The past experiments using in utero genome-editing approach and TPGD-GEF have demonstrated the feasibility of CRISPR/Cas9-based genome editing in mice. Most studies rely on physical approaches, including glass micropipette-aided injection, EP, tail-vein injection, and HGD. In utero, genome editing is always associated with a surgical treatment requiring a microscopic-guided injection of the gene-editing cargo into the target cells. However, the latter is technically difficult to perform and often a cause for fetal death due to mechanical damages. EP after in utero gene delivery is also one of the risk factors leading to fetal death, which, therefore, requires careful optimization of EP conditions. HGD requires introducing a large amount of fluid at once, which often causes physiological damage to the liver and other organs. Furthermore, the reagents used for in vivo genome editing of fetuses are viral vectors (including rAAVs, Ad, and retroviral vectors) as well as nonviral vectors (including plasmid DNA). Safety is the primary concern with currently used viral vectors, especially Ad, which often elicits a potential immunological response when repeated infection trials are attempted [69].

Overall, nonviral nano-vectors, also called NP, can exhibit profound advantages over the abovementioned physical approaches and virus-based delivery. Particularly, tail-vein injection of nonviral vectors complexed with DNA delivery reagents, such as liposomes, would be an ideal approach to achieve genome editing in fetuses because it is safer and relatively noninvasive than in utero genome editing. However, low genome-editing frequency remains an issue to be dissolved in the future.

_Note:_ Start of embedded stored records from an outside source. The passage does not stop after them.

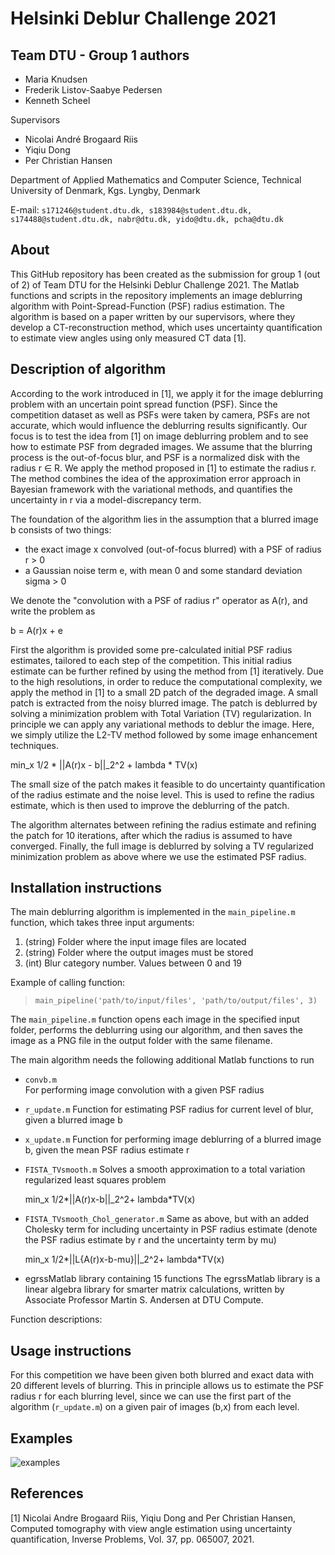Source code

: # Helsinki Deblur Challenge 2021 
## Team DTU - Group 1 authors
- Maria Knudsen
- Frederik Listov-Saabye Pedersen
- Kenneth Scheel

Supervisors

- Nicolai André Brogaard Riis
- Yiqiu Dong
- Per Christian Hansen

Department of Applied Mathematics and Computer Science, Technical University of Denmark, Kgs. Lyngby, Denmark

E-mail: `s171246@student.dtu.dk, s183984@student.dtu.dk, s174488@student.dtu.dk, nabr@dtu.dk, yido@dtu.dk, pcha@dtu.dk`

## About

This GitHub repository has been created as the submission for group 1 (out of 2) of Team DTU for the Helsinki Deblur Challenge 2021.
The Matlab functions and scripts in the repository implements an image deblurring algorithm with Point-Spread-Function (PSF) radius estimation.
The algorithm is based on a paper written by our supervisors, where they develop a CT-reconstruction method, which uses uncertainty quantification to estimate view angles using only measured CT data [1].

## Description of algorithm

According to the work introduced in [1], we apply it for the image deblurring problem with an uncertain point spread function (PSF). Since the competition dataset as well as PSFs were taken by camera, PSFs are not accurate, which would influence the deblurring results significantly. Our focus is to test the idea from [1] on image deblurring problem and to see how to estimate PSF from degraded images. We assume that the blurring process is the out-of-focus blur, and PSF is a normalized disk with the radius r ∈ R. We apply the method proposed in [1] to estimate the radius r. The method combines the idea of the approximation error approach in Bayesian framework with the variational methods, and quantifies the uncertainty in r via a model-discrepancy term.

The foundation of the algorithm lies in the assumption that a blurred image b consists of two things:
- the exact image x convolved (out-of-focus blurred) with a PSF of radius r > 0
- a Gaussian noise term e, with mean 0 and some standard deviation sigma > 0

We denote the "convolution with a PSF of radius r" operator as A(r), and write the problem as

b = A(r)x + e 


First the algorithm is provided some pre-calculated initial PSF radius estimates, tailored to each step of the competition. This initial radius estimate can be further refined by using the method from [1] iteratively. Due to the high resolutions, in order to reduce the computational complexity, we apply the method in [1] to a small 2D patch of the degraded image. A small patch is extracted from the noisy blurred image. The patch is deblurred by solving a minimization problem with Total Variation (TV) regularization. In principle we can apply any variational methods to deblur the image. Here, we simply utilize the L2-TV method followed by some image enhancement techniques.

   min_x 1/2 * ||A(r)x - b||_2^2 + lambda * TV(x)

The small size of the patch makes it feasible to do uncertainty quantification of the radius estimate and the noise level. This is used to refine the radius estimate, which is then used to improve the deblurring of the patch. 

The algorithm alternates between refining the radius estimate and refining the patch for 10 iterations, after which the radius is assumed to have converged.
Finally, the full image is deblurred by solving a TV regularized minimization problem as above where we use the estimated PSF radius.


## Installation instructions

The main deblurring algorithm is implemented in the `main_pipeline.m` function, which takes three input arguments:

1. (string) Folder where the input image files are located
2. (string) Folder where the output images must be stored
3. (int) Blur category number. Values between 0 and 19

Example of calling function: 
> `main_pipeline('path/to/input/files', 'path/to/output/files', 3)`

The `main_pipeline.m` function opens each image in the specified input folder, performs the deblurring using our algorithm, and then saves the image as a PNG file in the output folder with the same filename. 

The main algorithm needs the following additional Matlab functions to run
- `convb.m`  
For performing image convolution with a given PSF radius

- `r_update.m`
Function for estimating PSF radius for current level of blur, given a blurred image b

- `x_update.m`
Function for performing image deblurring of a blurred image b, given the mean PSF radius estimate r

- `FISTA_TVsmooth.m`
Solves a smooth approximation to a total variation regularized least squares problem  

   min_x  1/2*||A(r)x-b||_2^2+ lambda*TV(x)

- `FISTA_TVsmooth_Chol_generator.m`
Same as above, but with an added Cholesky term for including uncertainty in PSF radius estimate (denote the PSF radius estimate by r and the uncertainty term by mu)

   min_x  1/2*||L{A(r)x-b-mu}||_2^2+ lambda*TV(x)

- egrssMatlab library containing 15 functions
The egrssMatlab library is a linear algebra library for smarter matrix calculations, written by Associate Professor Martin S. Andersen at DTU Compute. 

Function descriptions:





## Usage instructions

For this competition we have been given both blurred and exact data with 20 different levels of blurring. This in principle allows us to estimate the PSF radius r for each blurring level, since we can use the first part of the algorithm (`r_update.m`) on a given pair of images (b,x) from each level. 

## Examples

![examples](assets/steps_examples.png)


## References
[1] Nicolai Andre Brogaard Riis, Yiqiu Dong and Per Christian Hansen, Computed tomography with view angle estimation using uncertainty quantification, Inverse Problems, Vol. 37, pp. 065007, 2021.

To date, several types of nano-vectors, including lipids (such as 1,2-dioleoyl-sn-glycero-3-phosphoethanolamine [DOPE] and cholesterol), polymers (such as polyethyleneimine, poly-L-lysine, and chitosan), inorganic chemicals (such as cationic arginine gold nanoparticles and CRISPR-Gold), and exosomes (such as exosome-liposome hybrid and engineered exosomes: CD9-HuR exosomes and NanoMEDIC) have been developed [70,71,72]. Since these nano-vectors can prevent the degradation of the CRISPR/Cas9 genome-edition system and directly enter into the nucleus to perform genome editing in vivo, they can be ideal delivery platforms for the CRISPR/Cas9 system, enabling effective ex vivo or in vivo transfection of CRISPR reagents encoding DNA, RNA, or RNP in a highly efficient and safe way [73,74,75]. For example, Wei et al. [76] encapsulated RNPs with cationic lipids composed of 1,2-dioleoyl-3-(trimethylammonium) propane as permanent cationic supplements, DOPE as a helper lipid, and cholesterol as a sterol, postmodified with polyethylene glycol phospholipid as PEGylated lipids to yield nanoparticles with retained activity and redirect DNA editing to the target tissues with decreased clearance and immunogenicity. They demonstrated that low-dose intravenous injections could effectively target specific tissues, including the sphincter muscles, brain, liver, and lungs. Aside from the study of Wei et al. [76], there have been many successful reports for in vivo genome editing using lipids [77,78,79,80], polymers [81,82,83,84,85,86,87], inorganic nanomaterials [88,89,90,91,92,93], and exosomes [94,95,96,97].

These nano-vectors can be easily scaled up and modified chemically. They are cost-effective, have large packaging capacity, and lower immunogenicity, which will match the demand for in utero and tail-vein injection-based gene delivery to fetuses. Notably, Thermo Fisher Scientific has formulated a lipid-based chemical transfection reagent optimized to deliver Cas9 RNP complexes [98].